Before the morning of Dec. 7, Conneaut Lake resident George Mercier didn’t know that he was living with a hero.
Mercier, a diabetic, was almost fully incapacitated with a low blood sugar level at 1:15 a.m. that night, when he attempted to call out for some assistance from his 9-year-old son Braden. His son was asleep with his door closed.
Mercier, weakened and partially blinded by a steadily declining blood sugar level of 46 (he strives for readings of about 100), called for Braden the best he could, but his vocal attempts were barely louder than his normal speaking voice.
“I didn’t know what I was going to do because my wife (Janice) was working (night shift) and my son was in his room sleeping,” Mercier said. “When you’re down that far, you can’t really holler like you’re out in a playground or something.”
But he knew if Brandon heard him, the boy would be a big help.
“Thank God he was here,” Janice said about her son, “because a lot of times he spends the night at grandma’s next door.”
Braden, a fourth-grader at Conneaut Lake Elementary School, was diagnosed with Tourette Syndrome and attention deficit-hyperactivity disorder (ADHD) at a young age. “So learning has never become easy to him,” Mercier said. “It’s always been on the difficult side. But he’s done rather well” — especially in his family’s health-safety lessons.
Braden still knew and remembered the step-by-step drill he was taught to carefully follow when his father’s sugar levels were low.

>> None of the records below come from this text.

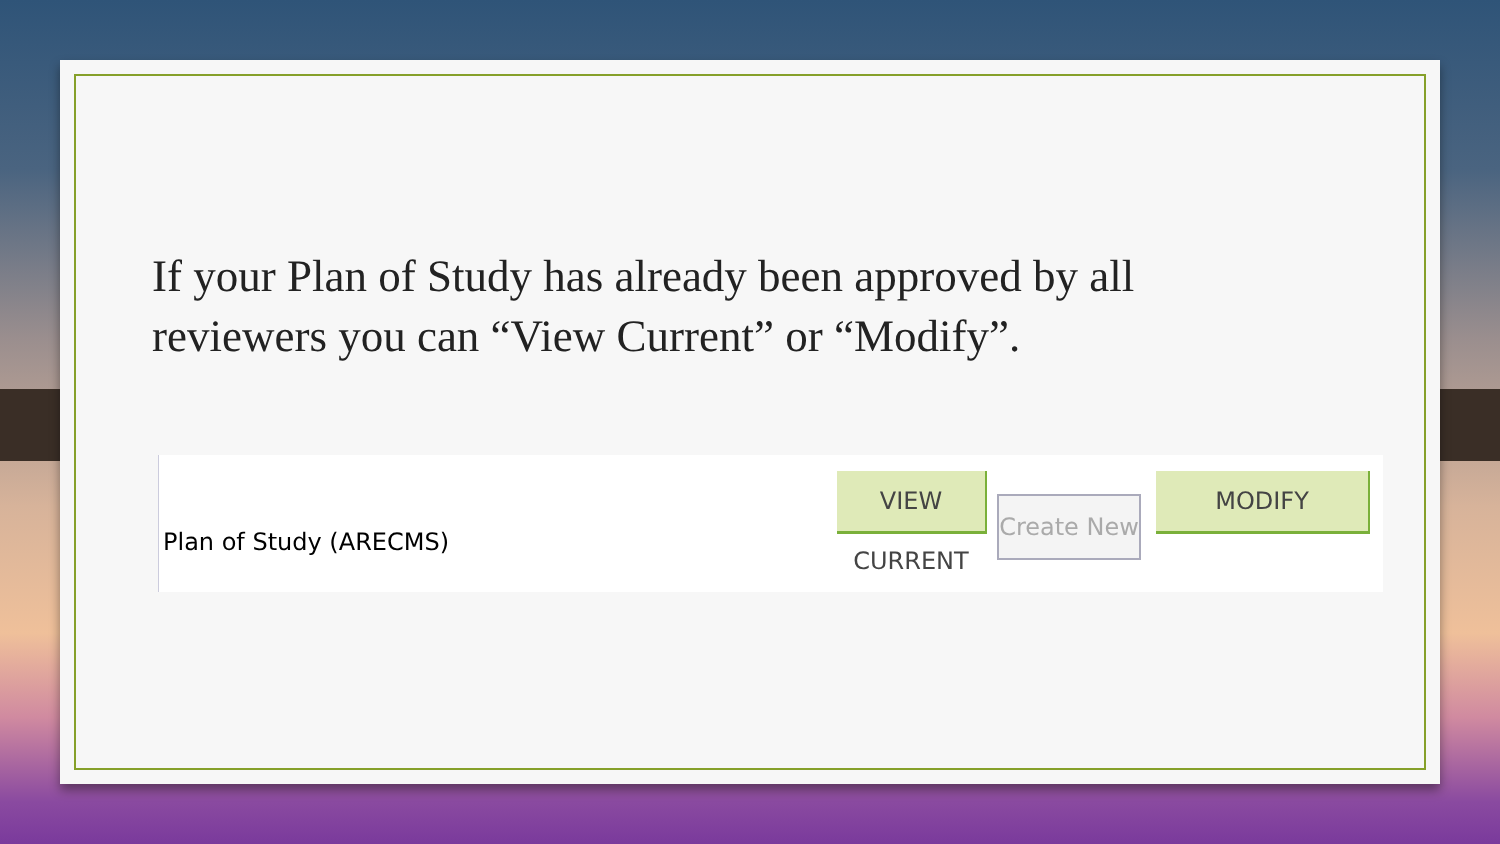If your Plan of Study has already been approved by all reviewers you can “View Current” or “Modify”.
Plan of Study (ARECMS)
VIEW CURRENT
Create New
MODIFY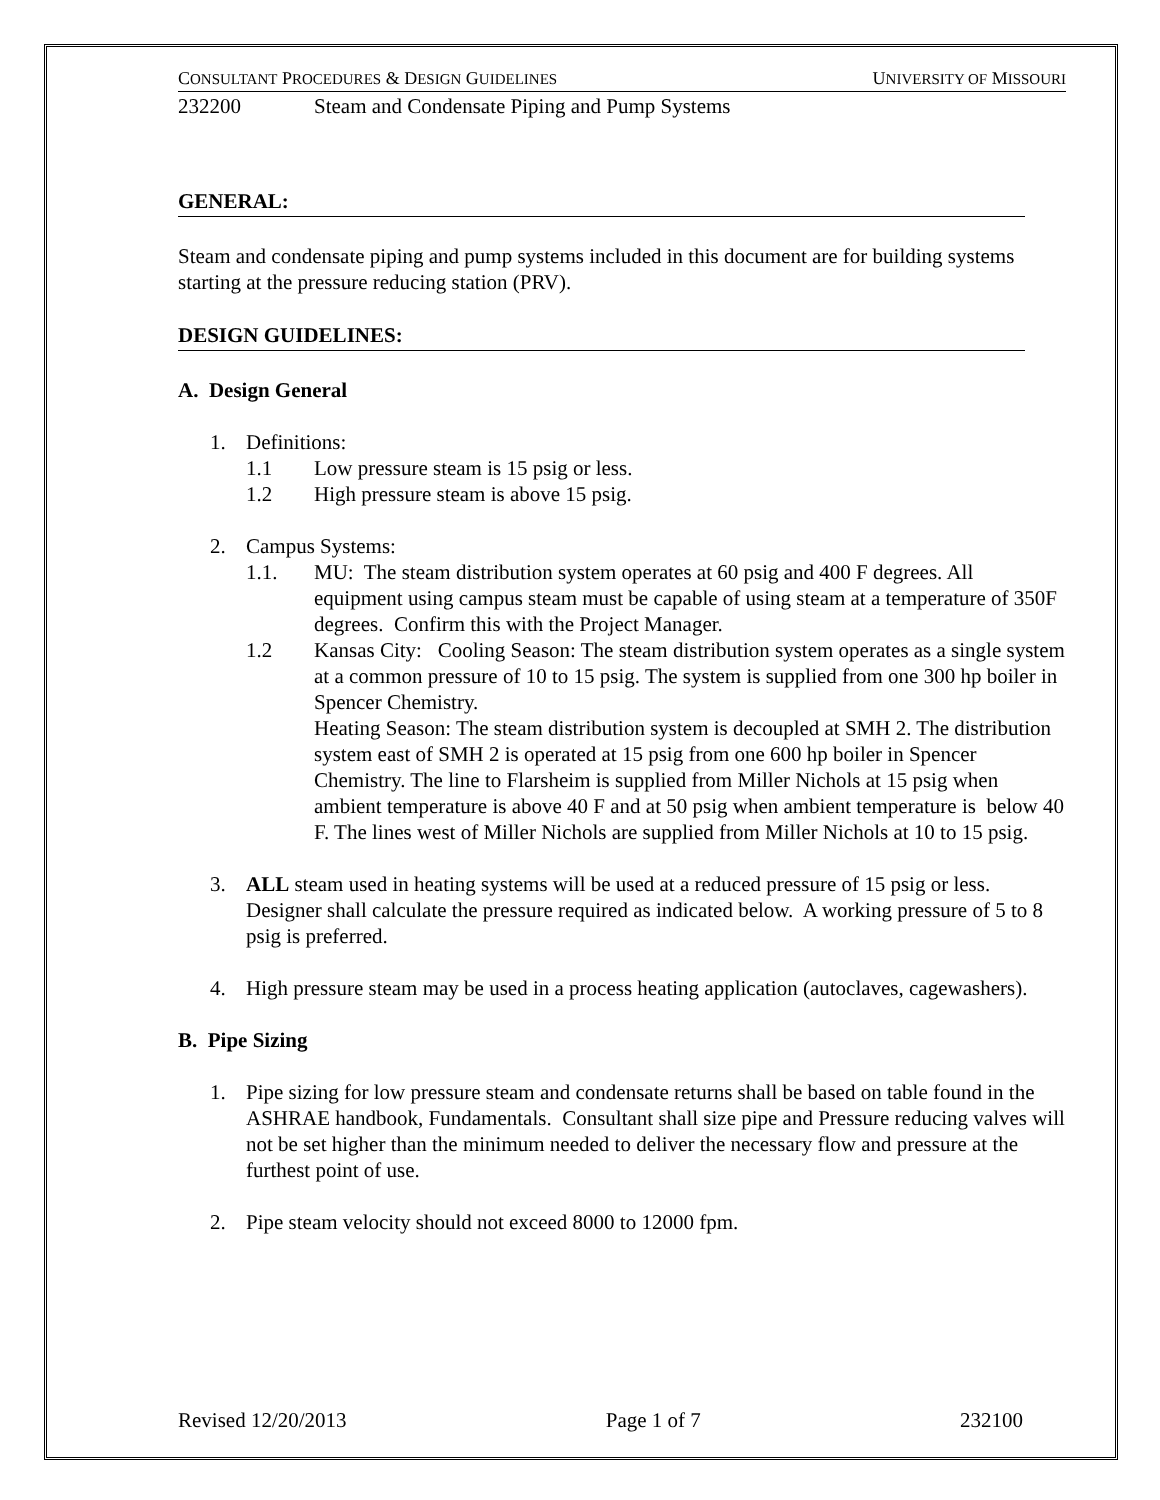CONSULTANT PROCEDURES & DESIGN GUIDELINES UNIVERSITY OF MISSOURI
232200 Steam and Condensate Piping and Pump Systems
GENERAL:
Steam and condensate piping and pump systems included in this document are for building systems starting at the pressure reducing station (PRV).
DESIGN GUIDELINES:
A. Design General
1. Definitions:
1.1 Low pressure steam is 15 psig or less.
1.2 High pressure steam is above 15 psig.
2. Campus Systems:
1.1. MU: The steam distribution system operates at 60 psig and 400 F degrees. All equipment using campus steam must be capable of using steam at a temperature of 350F degrees. Confirm this with the Project Manager.
1.2 Kansas City: Cooling Season: The steam distribution system operates as a single system at a common pressure of 10 to 15 psig. The system is supplied from one 300 hp boiler in Spencer Chemistry.
Heating Season: The steam distribution system is decoupled at SMH 2. The distribution system east of SMH 2 is operated at 15 psig from one 600 hp boiler in Spencer Chemistry. The line to Flarsheim is supplied from Miller Nichols at 15 psig when ambient temperature is above 40 F and at 50 psig when ambient temperature is below 40 F. The lines west of Miller Nichols are supplied from Miller Nichols at 10 to 15 psig.
3. ALL steam used in heating systems will be used at a reduced pressure of 15 psig or less. Designer shall calculate the pressure required as indicated below. A working pressure of 5 to 8 psig is preferred.
4. High pressure steam may be used in a process heating application (autoclaves, cagewashers).
B. Pipe Sizing
1. Pipe sizing for low pressure steam and condensate returns shall be based on table found in the ASHRAE handbook, Fundamentals. Consultant shall size pipe and Pressure reducing valves will not be set higher than the minimum needed to deliver the necessary flow and pressure at the furthest point of use.
2. Pipe steam velocity should not exceed 8000 to 12000 fpm.
Revised 12/20/2013 Page 1 of 7 232100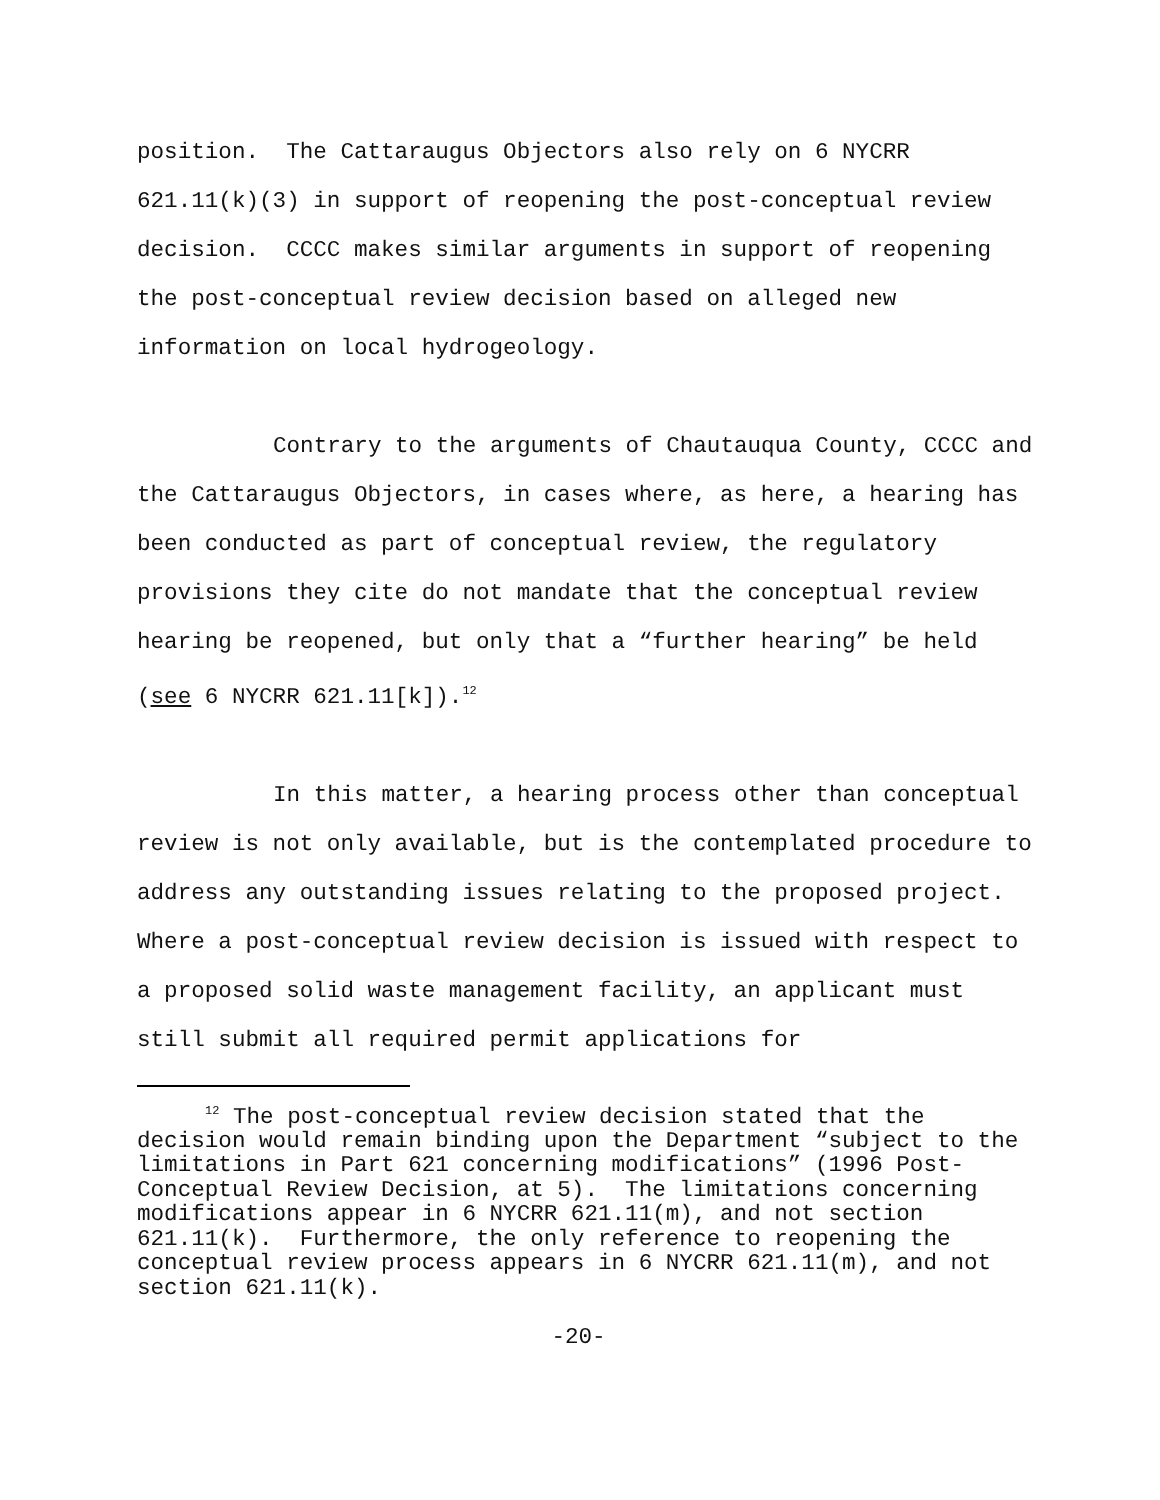position. The Cattaraugus Objectors also rely on 6 NYCRR 621.11(k)(3) in support of reopening the post-conceptual review decision. CCCC makes similar arguments in support of reopening the post-conceptual review decision based on alleged new information on local hydrogeology.
Contrary to the arguments of Chautauqua County, CCCC and the Cattaraugus Objectors, in cases where, as here, a hearing has been conducted as part of conceptual review, the regulatory provisions they cite do not mandate that the conceptual review hearing be reopened, but only that a “further hearing” be held (see 6 NYCRR 621.11[k]).<sup>12</sup>
In this matter, a hearing process other than conceptual review is not only available, but is the contemplated procedure to address any outstanding issues relating to the proposed project. Where a post-conceptual review decision is issued with respect to a proposed solid waste management facility, an applicant must still submit all required permit applications for
<sup>12</sup> The post-conceptual review decision stated that the decision would remain binding upon the Department “subject to the limitations in Part 621 concerning modifications” (1996 Post-Conceptual Review Decision, at 5). The limitations concerning modifications appear in 6 NYCRR 621.11(m), and not section 621.11(k). Furthermore, the only reference to reopening the conceptual review process appears in 6 NYCRR 621.11(m), and not section 621.11(k).
-20-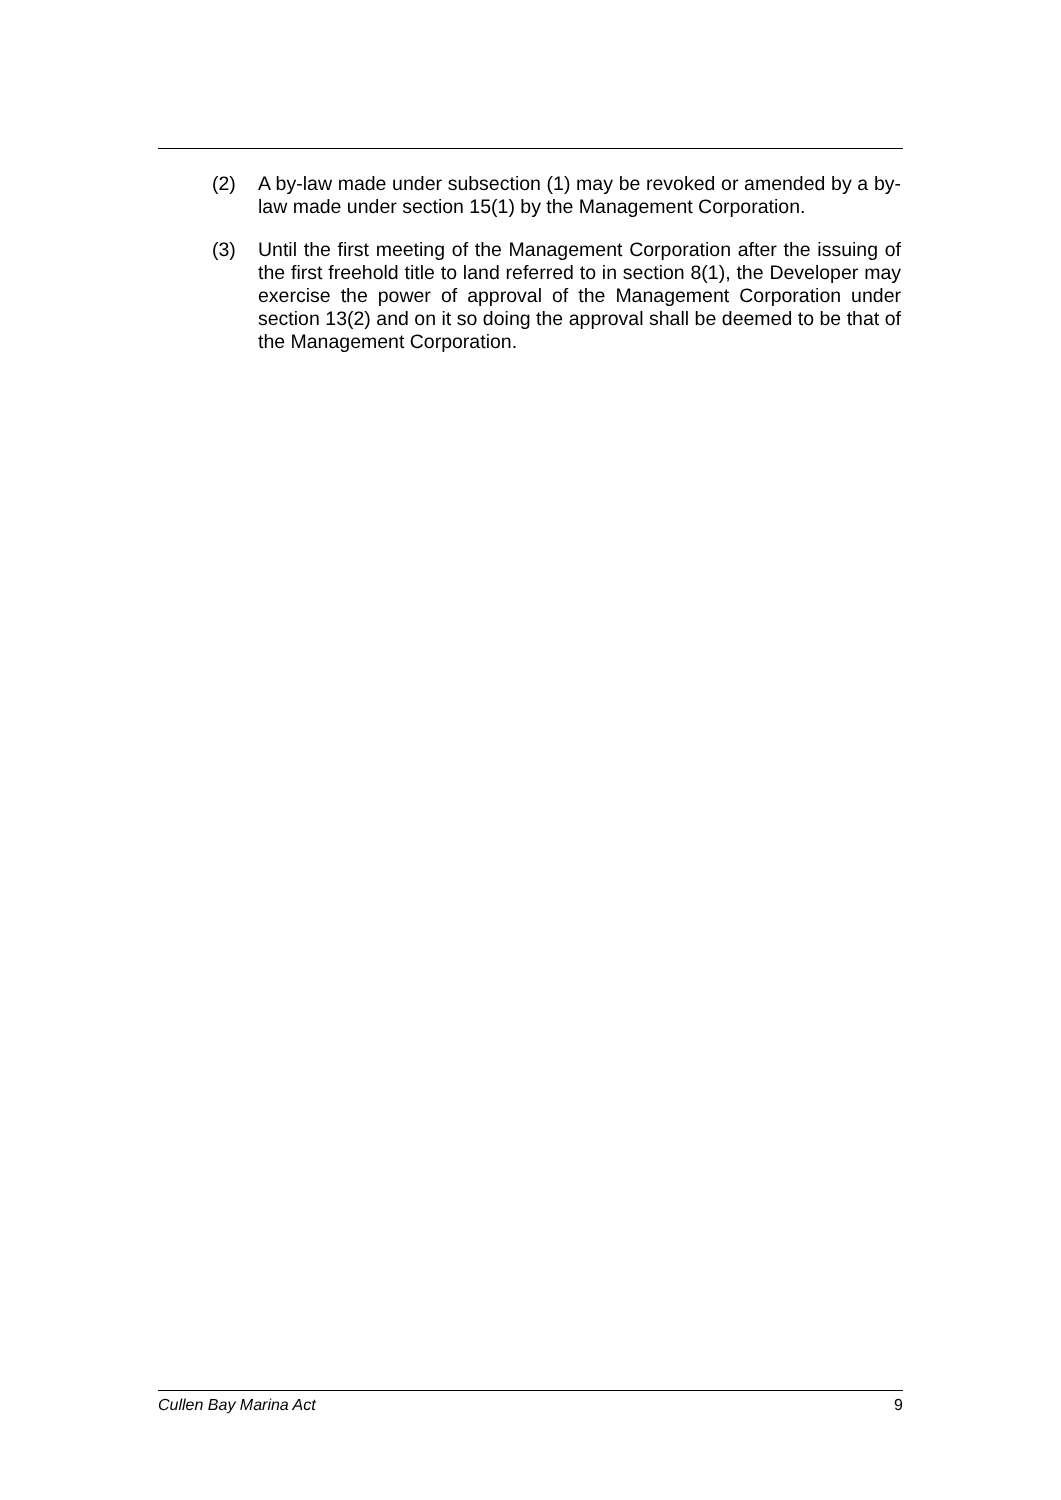(2) A by-law made under subsection (1) may be revoked or amended by a by-law made under section 15(1) by the Management Corporation.
(3) Until the first meeting of the Management Corporation after the issuing of the first freehold title to land referred to in section 8(1), the Developer may exercise the power of approval of the Management Corporation under section 13(2) and on it so doing the approval shall be deemed to be that of the Management Corporation.
Cullen Bay Marina Act 9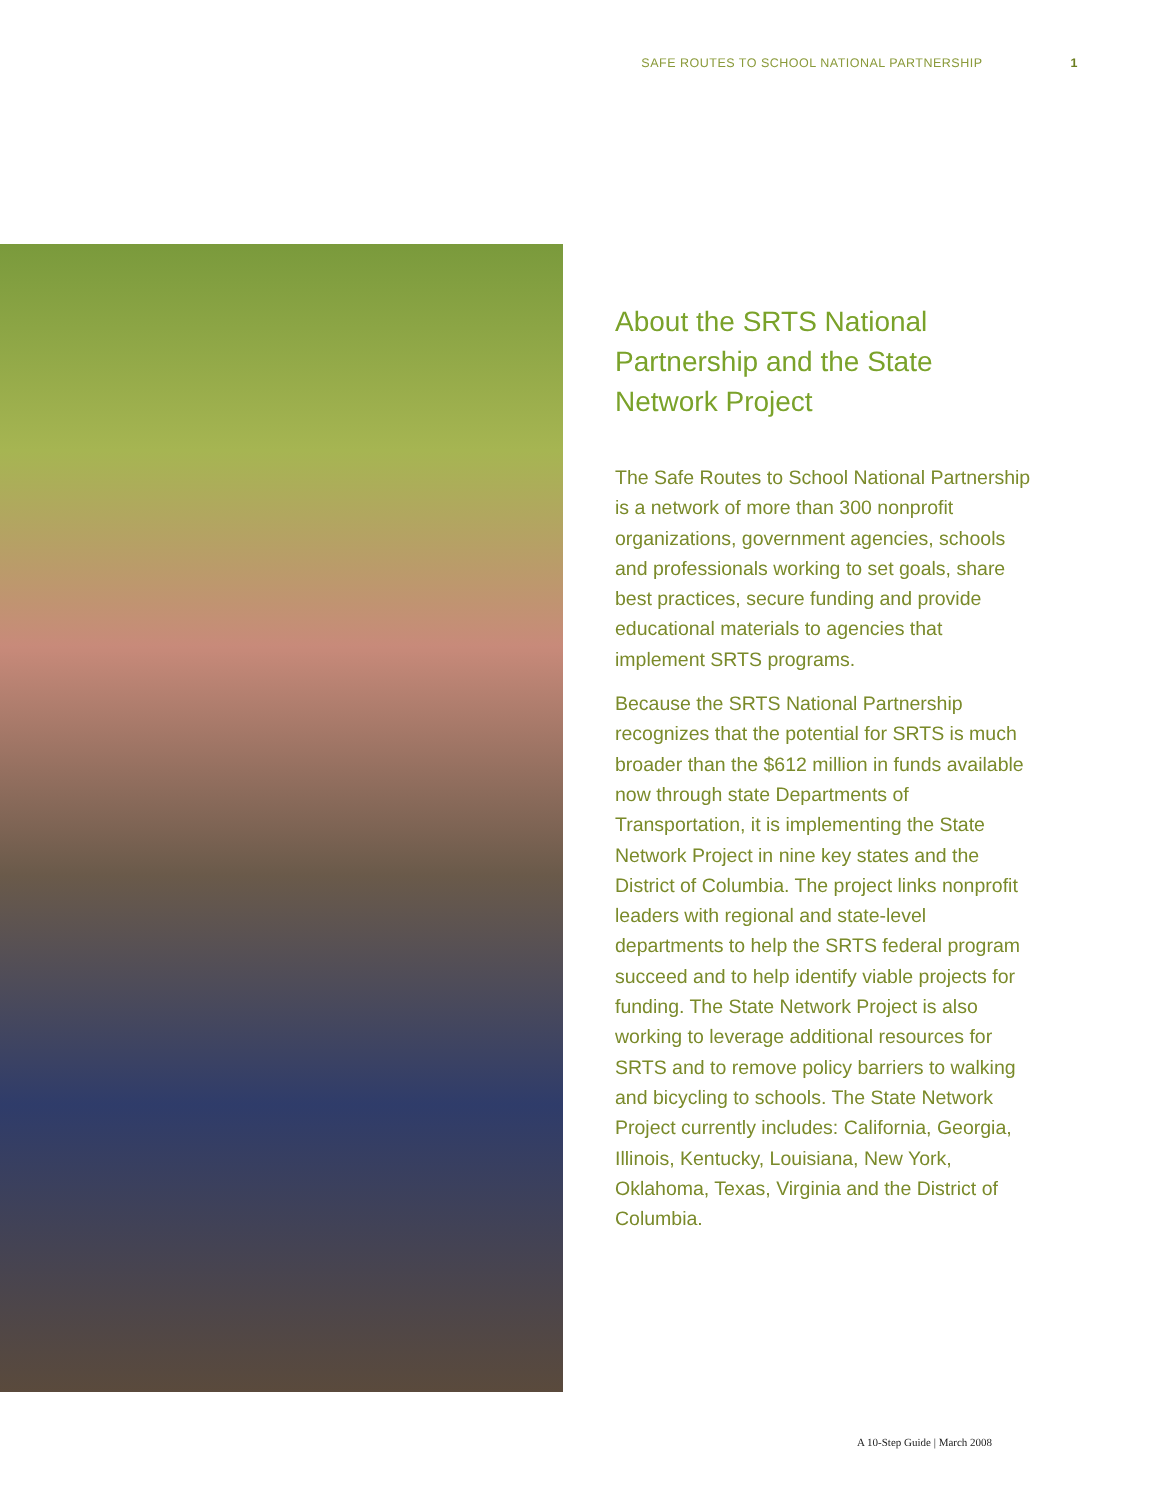SAFE ROUTES TO SCHOOL NATIONAL PARTNERSHIP 1
About the SRTS National Partnership and the State Network Project
The Safe Routes to School National Partnership is a network of more than 300 nonprofit organizations, government agencies, schools and professionals working to set goals, share best practices, secure funding and provide educational materials to agencies that implement SRTS programs.
Because the SRTS National Partnership recognizes that the potential for SRTS is much broader than the $612 million in funds available now through state Departments of Transportation, it is implementing the State Network Project in nine key states and the District of Columbia. The project links nonprofit leaders with regional and state-level departments to help the SRTS federal program succeed and to help identify viable projects for funding. The State Network Project is also working to leverage additional resources for SRTS and to remove policy barriers to walking and bicycling to schools. The State Network Project currently includes: California, Georgia, Illinois, Kentucky, Louisiana, New York, Oklahoma, Texas, Virginia and the District of Columbia.
A 10-Step Guide | March 2008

At the second call, Braden woke up and was immediately prepared to rescue his father. Braden did exactly as he was trained to do — pour a glass of orange juice and prepare a slice of buttered toast in order to improve his father’s deteriorating condition. He even brought out some desserts to assure his father’s health.
“He went a little overboard with ice cream,” Mercier said with a laugh before mentioning that the flavor was chocolate marshmallow, “and milk and cookies.”
A half hour later, Mercier’s sugar level was at a stable 69, and by then his vision had come back.
And it was all because of a heroic Braden.
“This guy right here, he’s my hero,” Mercier said as he patted Braden on the back during an interview with the Tribune. “He probably ended up saving my life. I mean, I was going under. There’s no doubt about it.”
Experiencing such low blood sugar levels was a bit of a surprise for Mercier, who went to bed that night at 197. It was plenty high enough, considering he should be within the 80 and 120 range, he said. Inside the range of 110 to 125 is considered normal for persons tested after fasting.
So, Mercier went to bed at 9:15 p.m. but he woke up four hours later feeling immobilized and with severely impaired vision before Braden’s assistance.
Mercier’s wife usually works until 6 a.m. and then meets with Braden at his grandmother’s neighboring house to take him to school before 8 a.m. If not for Braden, Janice may have found her husband in a lifeless condition once she entered the house.
“I think if I would have had to wait 6 1/2 hours, I don’t think I’d be alive today,” Mercier said. “That’s just something you don’t forget. If he wouldn’t have been here — if he was over at grandma’s or somewhere else, I think I would have died.”
When he headed to school a few hours after saving his father’s life, a modest Braden didn’t say a word about his eventful morning to his classmates.
“I didn’t really tell anybody,” Braden quietly said. “Because I didn’t know I was going to be in the newspaper.”
Even though Mercier checks his blood sugar levels four times a day — when he wakes up, before lunch, before dinner and at bedtime — nothing is guaranteed due to his diabetes. But he can rest easy knowing his son Braden isn’t too far away and will be ready to save his father’s life.
“He’s dad’s hero,” Mercier said. “I love him to death.”